Search code examples
machine-learningscikit-learnfeature-selectiongridsearchcv

get_support of the features selected in GridSearch CV


I am using a PipeLine, GridsearchCV, and I am trying to retrieve the features selected

pipeline = Pipeline(
    [
      ('transform', SimpleImputer(strategy='mean')),  
     ('selector',SelectKBest(f_regression)),
     ('classifier',KNeighborsClassifier())
    ]
)
scoring = ['precision', 'recall','accuracy']

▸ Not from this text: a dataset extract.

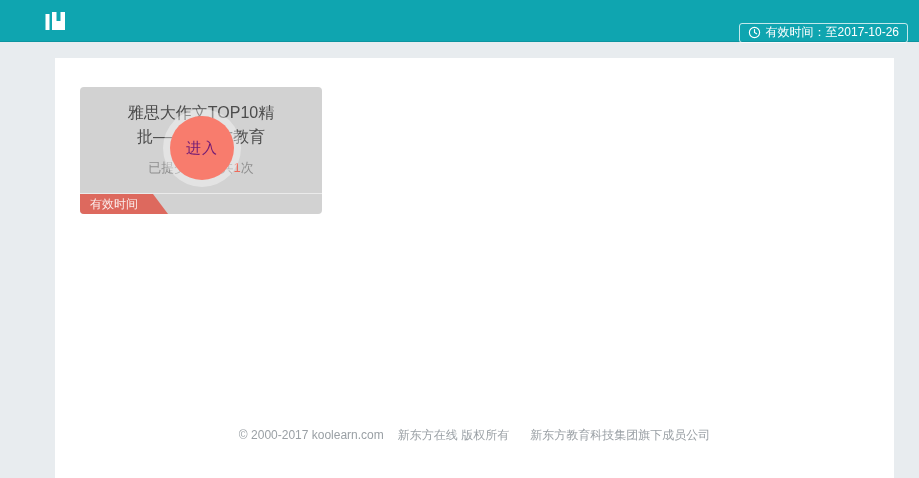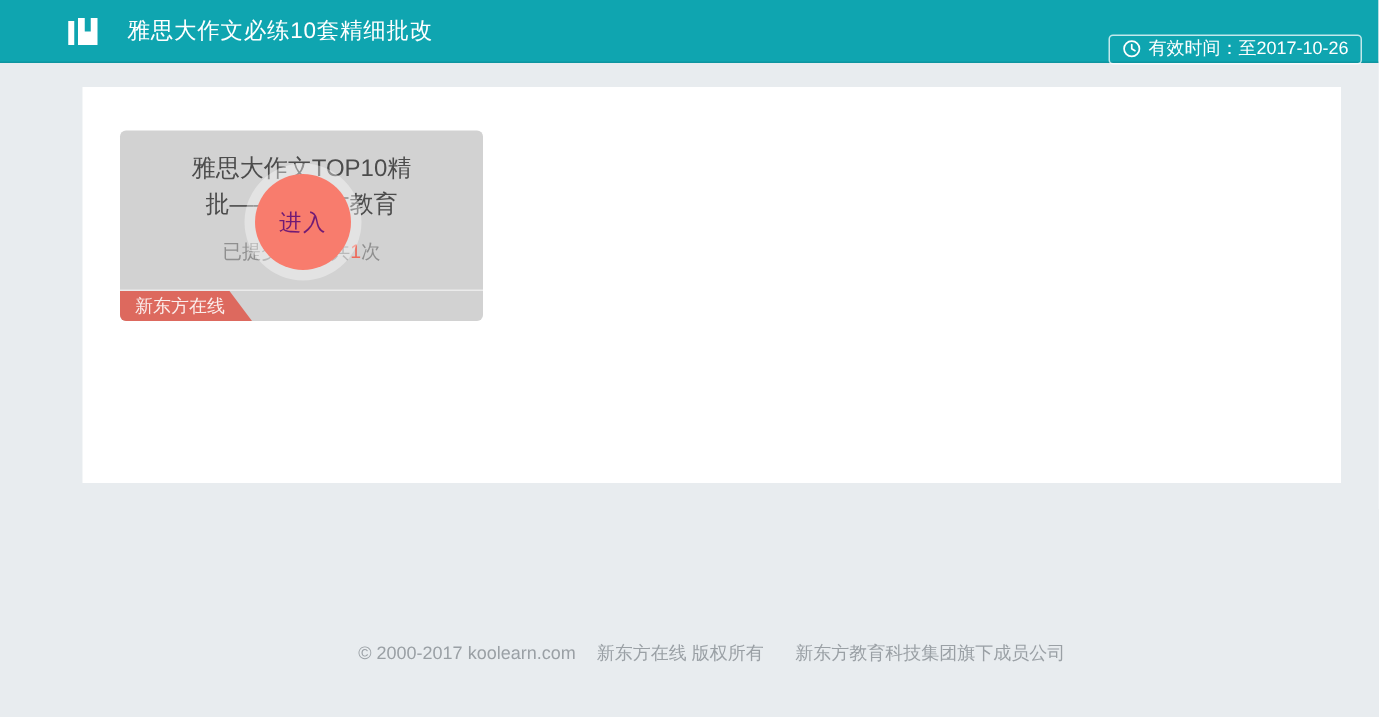"雅思大作文必练10套精细批改" div.header-title { html: <div>雅思大作文必练10套精细批改</div> -> none }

CV = StratifiedKFold(n_splits = 4, random_state = None, shuffle=True)

search = GridSearchCV(
    estimator = pipeline,
    param_grid = {'selector__k':[3,4,5,6,7,8,9,10], 
    'classifier__n_neighbors':[3,4,5,6,7], 'classifier__weights' :['uniform', 'distance'],
    'classifier__algorithm' :['auto', 'ball_tree', 'kd_tree', 'brute'],
                'classifier__p':[1,2]  },
    n_jobs=-1,
    refit='accuracy',
    scoring=scoring,
    cv=CV,
    verbose=0

    )
search.fit(data,target)

selectkbest acts on the training data of each split instead of the whole dataset which is perfect. the confusing part for me is this line that returns a set of features:

search.best_estimator_.named_steps['selector'].get_support()  

what are the features I am getting here? I assume that for each iteration there is a different set of selected features based on the split.


Solution

  • Since the search parameter refit is not False, the best-performing set of hyperparameters has been used to refit a model onto the entire training set (no splitting into folds for this part); that single model is what is exposed in the attribute best_estimator_.

    You could define an additional scoring callable that would return the feature list; then in cv_results_ you would have the features selected for each hyperparameter combination and each fold.